Originally posted by Yuki Cho:
hi there,
can you please explain to me why the following code doesn't compile? i thought class B is able to access class A since B extends A even though they are in different package.
--------
//in file A.java
package p1;
public class A
{
protected int i =10;
public int getI() {return i;}
}
//in file B.java
package p2;
import p1.*;
public class B extends p1.A
{
public void process(A a)
{
a.i = a.i*2;
}
public static void main(String args[])
{
A a = new B();
B b = new B();
b.process(a);
System.out.println(a.getI());
}
}
thanks,
yuki
Hello Yuki,
The above code violates the following JLS rule:
6.6.2.1 Access to a protected Member
Let C be the class in which a protected member m is declared. Access is permitted only within the body of a subclass S of C. In addition, if Id denotes an instance field or instance method, then:
If the access is by a qualified name Q.Id, where Q is an ExpressionName, then the access is permitted if and only if the type of the expression Q is S or a subclass of S.

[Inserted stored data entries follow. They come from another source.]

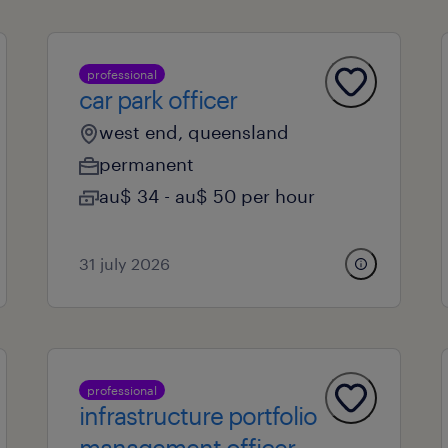
professional
car park officer
west end, queensland
permanent
au$ 34 - au$ 50 per hour
31 july 2026
professional
infrastructure portfolio
management officer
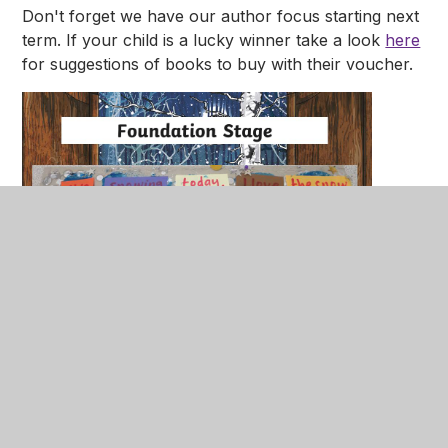
Don't forget we have our author focus starting next
term. If your child is a lucky winner take a look
here
for suggestions of books to buy with their voucher.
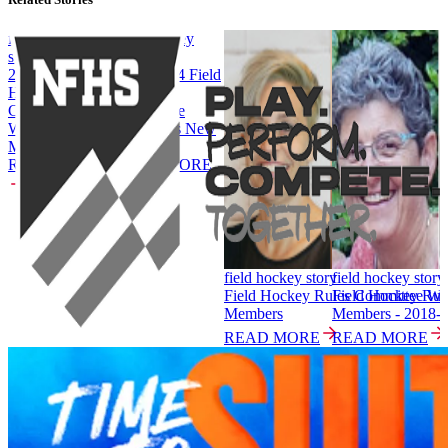
field hockey
field hockey
story
story
2024-2025 Field
2023-2024 Field
Hockey
Hockey
Committee
Committee
Welcomes New
Welcomes New
Members
Members
READ MORE
READ MORE
field hockey story
field hockey story
Field Hockey Rules Committee W
Field Hockey Ru
Members
Members - 2018-
READ MORE
READ MORE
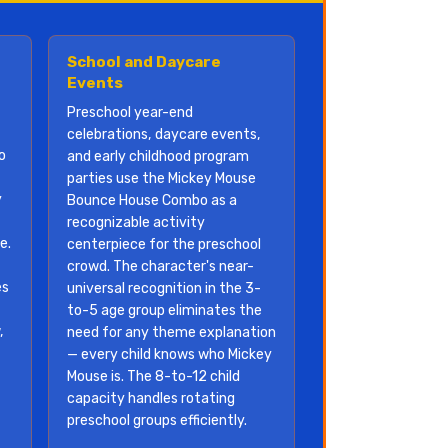
School and Daycare
Events
Preschool year-end
celebrations, daycare events,
o
and early childhood program
parties use the Mickey Mouse
y
Bounce House Combo as a
recognizable activity
e.
centerpiece for the preschool
crowd. The character's near-
es
universal recognition in the 3-
to-5 age group eliminates the
,
need for any theme explanation
— every child knows who Mickey
Mouse is. The 8-to-12 child
f
capacity handles rotating
preschool groups efficiently.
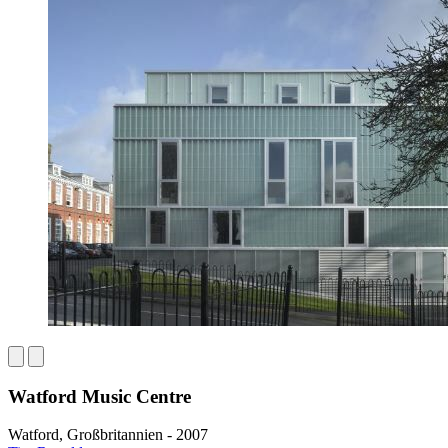
Watford Music Centre
Watford, Großbritannien - 2007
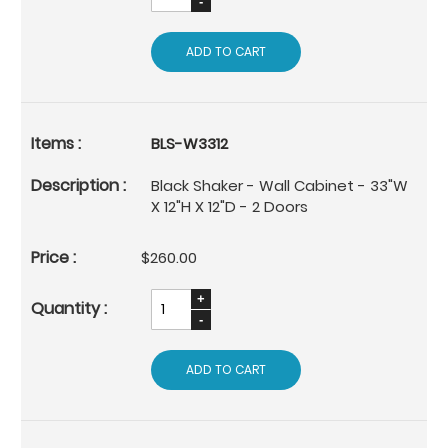
ADD TO CART
BLS-W3312
Black Shaker - Wall Cabinet - 33"W
X 12"H X 12"D - 2 Doors
$260.00
ADD TO CART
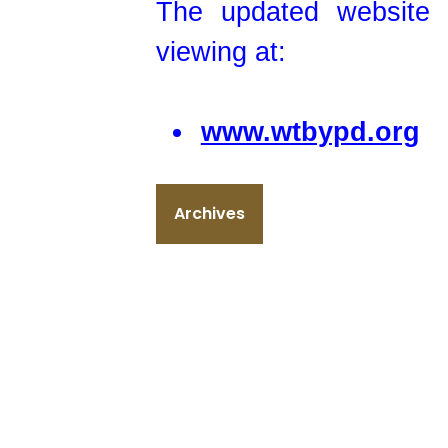
The updated website i
viewing at:
www.wtbypd.org
Archives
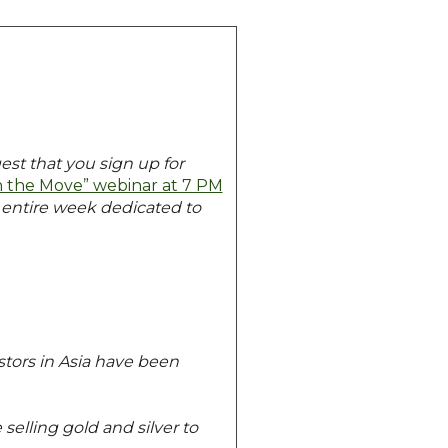
est that you sign up for
 the Move” webinar at 7 PM
n entire week dedicated to
stors in Asia have been
elling gold and silver to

Now let's read the rule from your code point of view
Let
A be the class in which a protected member
i is declared. Access is permitted only within the body of a subclass
B of
A. In addition, if
i denotes an instance field or instance method, then:
If the access is by a qualified name
a.i, where
a is an
ExpressionName, then the access is permitted if and only if the type of the expression
a is
B or a subclass of
B.
What it means is that you can use
i as long as it is not qualified by another name (i.e by itself - that means in your code, you can change a.i to i and the compiler will be happy... But that i will be the inheritted i not the i in class A). If you want to qualify
i with another name,
that name has to be of the subclass and those subclasses extended below.
Hope that helps,
- Lam -
[This message has been edited by Lam Thai (edited May 13, 2001).]